Source records:
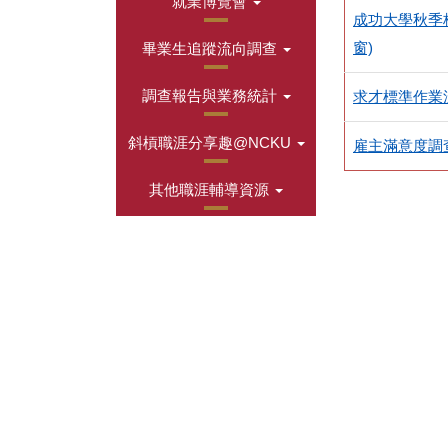
就業博覽會
成功大學秋季校
窗)
畢業生追蹤流向調查
調查報告與業務統計
求才標準作業流
斜槓職涯分享趣@NCKU
雇主滿意度調查
其他職涯輔導資源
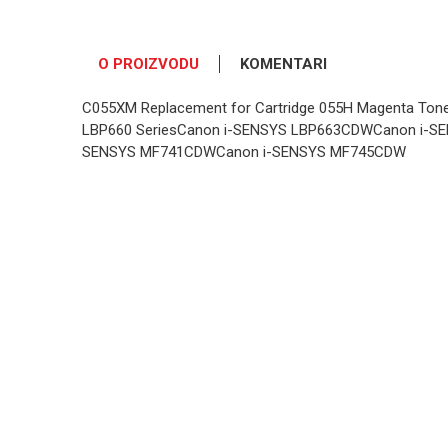
O PROIZVODU
KOMENTARI
C055XM Replacement for Cartridge 055H Magenta Tone
LBP660 SeriesCanon i-SENSYS LBP663CDWCanon i-SE
SENSYS MF741CDWCanon i-SENSYS MF745CDW
OSTAVI KOMENTAR
Ime/Nadimak
Poruka
POŠALJI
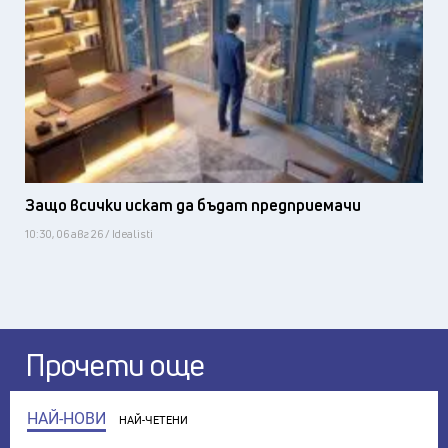
Защо всички искат да бъдат предприемачи
10:30, 06 авг 26 / Idealisti
Прочети още
НАЙ-НОВИ
НАЙ-ЧЕТЕНИ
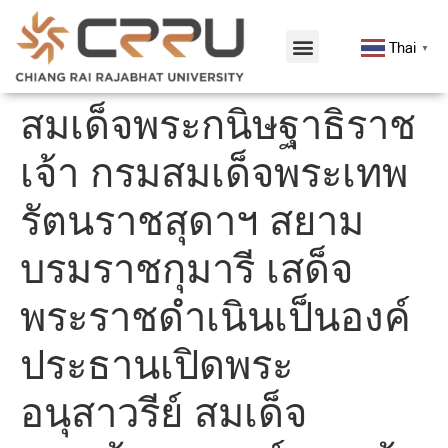
Thai
▼
สมเด็จพระกนิษฐาธิราช
เจ้า กรมสมเด็จพระเทพ
รัตนราชสุดาฯ สยาม
บรมราชกุมารี เสด็จ
พระราชดำเนินเป็นองค์
ประธานเปิดพระ
อนุสาวรีย์ สมเด็จ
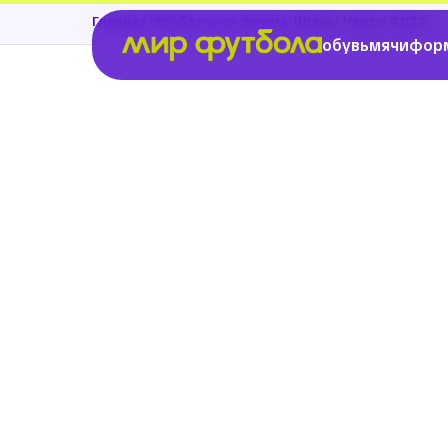
›
›
Главная
Футбольная форма
Штаны Челси 21/22
обувь
мячи
фор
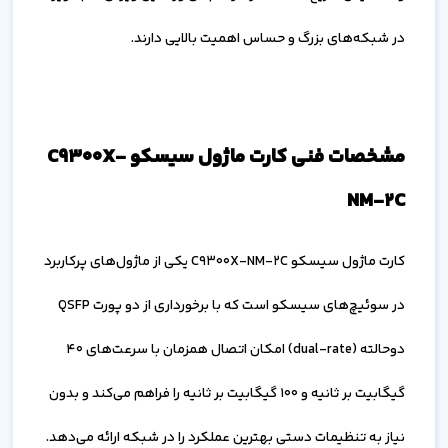
در شبکه‌های بزرگ و حساس اهمیت بالایی دارند.
مشخصات فنی کارت ماژول سیسکو C9300X-
NM-2C
کارت ماژول سیسکو C9300X-NM-2C یکی از ماژول‌های پرکاربرد
در سوئیچ‌های سیسکو است که با برخورداری از دو پورت QSFP
دوحالته (dual-rate) امکان اتصال همزمان با سرعت‌های ۴۰
گیگابیت بر ثانیه و ۱۰۰ گیگابیت بر ثانیه را فراهم می‌کند و بدون
نیاز به تنظیمات دستی بهترین عملکرد را در شبکه ارائه می‌دهد.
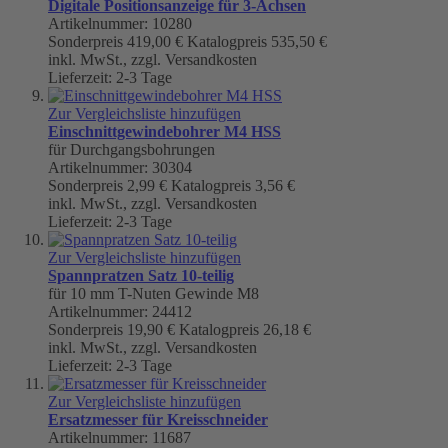
Digitale Positionsanzeige für 3-Achsen
Artikelnummer: 10280
Sonderpreis
419,00 €
Katalogpreis
535,50 €
inkl. MwSt., zzgl. Versandkosten
Lieferzeit: 2-3 Tage
Zur Vergleichsliste hinzufügen
Einschnittgewindebohrer M4 HSS
für Durchgangsbohrungen
Artikelnummer: 30304
Sonderpreis
2,99 €
Katalogpreis
3,56 €
inkl. MwSt., zzgl. Versandkosten
Lieferzeit: 2-3 Tage
Zur Vergleichsliste hinzufügen
Spannpratzen Satz 10-teilig
für 10 mm T-Nuten Gewinde M8
Artikelnummer: 24412
Sonderpreis
19,90 €
Katalogpreis
26,18 €
inkl. MwSt., zzgl. Versandkosten
Lieferzeit: 2-3 Tage
Zur Vergleichsliste hinzufügen
Ersatzmesser für Kreisschneider
Artikelnummer: 11687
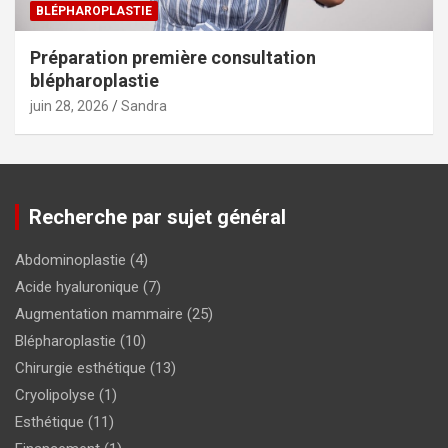
BLÉPHAROPLASTIE
Préparation première consultation
blépharoplastie
juin 28, 2026
Sandra
Recherche par sujet général
Abdominoplastie
(4)
Acide hyaluronique
(7)
Augmentation mammaire
(25)
Blépharoplastie
(10)
Chirurgie esthétique
(13)
Cryolipolyse
(1)
Esthétique
(11)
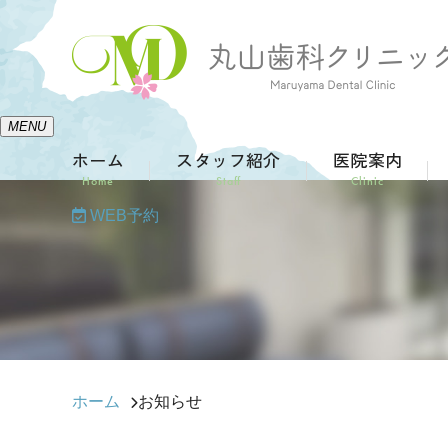
MENU
ホーム
スタッフ紹介
医院案内
Home
Staff
Clinic
WEB予約
ホーム
お知らせ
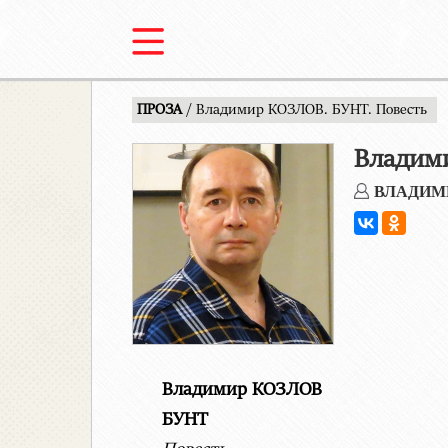
ПРОЗА
/ Владимир КОЗЛОВ. БУНТ. Повесть
Владими
ВЛАДИМ
Владимир КОЗЛОВ
БУНТ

What you will do: Wherever the string "ماژول" appears in the records, copy the whole line.

Response for this exercise:
مشخصات فنی کارت ماژول سیسکو C9300X-
کارت ماژول سیسکو C9300X-NM-2C یکی از ماژول‌های پرکاربرد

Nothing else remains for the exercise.